— Work required —
In the entries that follow, find the word "Amla" and report each line it is on.

>>

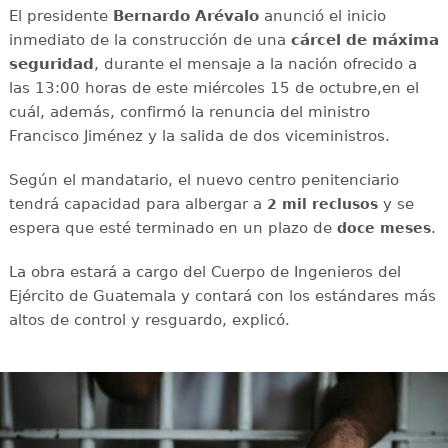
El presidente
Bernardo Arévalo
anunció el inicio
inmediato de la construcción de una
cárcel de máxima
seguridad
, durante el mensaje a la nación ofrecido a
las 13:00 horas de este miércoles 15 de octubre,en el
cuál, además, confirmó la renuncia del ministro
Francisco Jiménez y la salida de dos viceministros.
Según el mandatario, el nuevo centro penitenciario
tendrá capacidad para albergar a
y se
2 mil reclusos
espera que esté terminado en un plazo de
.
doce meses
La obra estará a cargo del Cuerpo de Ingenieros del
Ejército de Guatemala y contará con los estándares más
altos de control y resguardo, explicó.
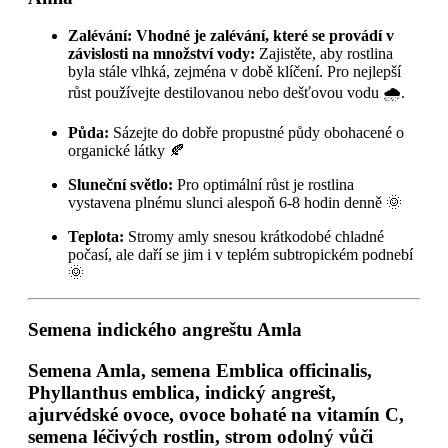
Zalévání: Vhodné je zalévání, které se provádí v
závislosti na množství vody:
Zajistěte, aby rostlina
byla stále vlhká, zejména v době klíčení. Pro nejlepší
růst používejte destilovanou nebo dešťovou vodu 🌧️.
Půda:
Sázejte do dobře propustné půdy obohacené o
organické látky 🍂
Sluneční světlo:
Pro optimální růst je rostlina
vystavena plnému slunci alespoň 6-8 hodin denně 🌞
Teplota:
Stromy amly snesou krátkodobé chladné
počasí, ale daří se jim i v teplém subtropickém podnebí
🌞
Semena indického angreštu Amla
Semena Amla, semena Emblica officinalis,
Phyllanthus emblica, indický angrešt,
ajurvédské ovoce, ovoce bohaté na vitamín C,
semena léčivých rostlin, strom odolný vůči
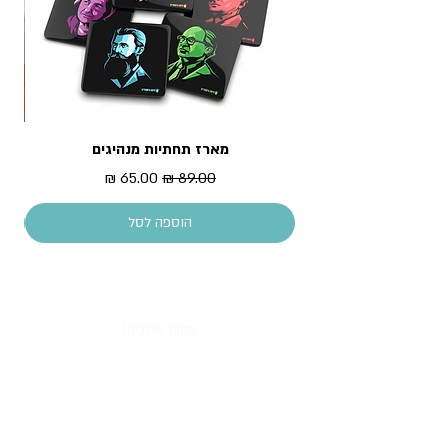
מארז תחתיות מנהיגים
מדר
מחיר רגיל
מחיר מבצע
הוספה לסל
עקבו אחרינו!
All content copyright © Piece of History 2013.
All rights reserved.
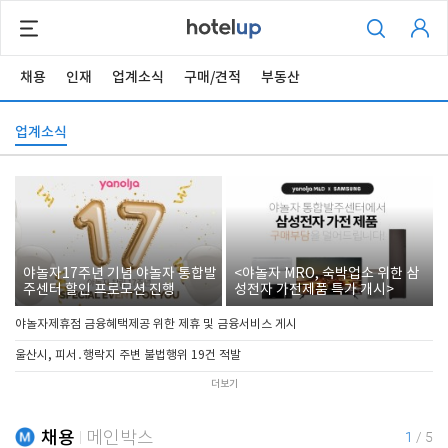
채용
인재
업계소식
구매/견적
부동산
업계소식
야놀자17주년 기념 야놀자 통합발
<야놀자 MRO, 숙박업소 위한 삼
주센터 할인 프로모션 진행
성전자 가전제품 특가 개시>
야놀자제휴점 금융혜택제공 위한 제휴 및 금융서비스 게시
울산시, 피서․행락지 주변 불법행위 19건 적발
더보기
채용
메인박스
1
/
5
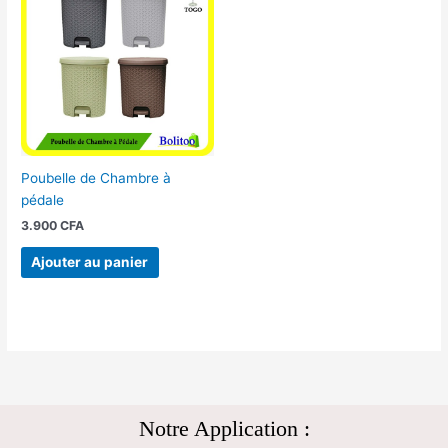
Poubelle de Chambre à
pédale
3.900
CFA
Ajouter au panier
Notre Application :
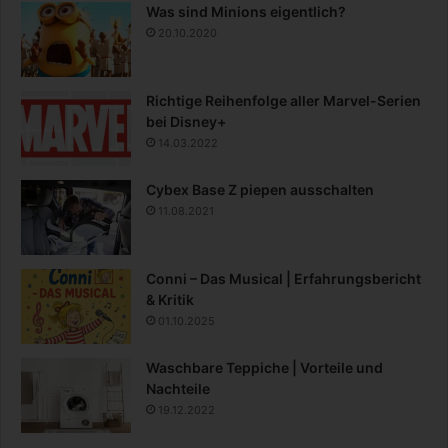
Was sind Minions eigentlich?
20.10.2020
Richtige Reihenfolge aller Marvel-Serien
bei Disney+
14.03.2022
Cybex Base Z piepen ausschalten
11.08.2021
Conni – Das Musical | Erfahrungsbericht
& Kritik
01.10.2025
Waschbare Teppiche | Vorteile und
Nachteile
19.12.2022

<<

— Response box —
Semena indického angreštu Amla
Semena Amla, semena Emblica officinalis,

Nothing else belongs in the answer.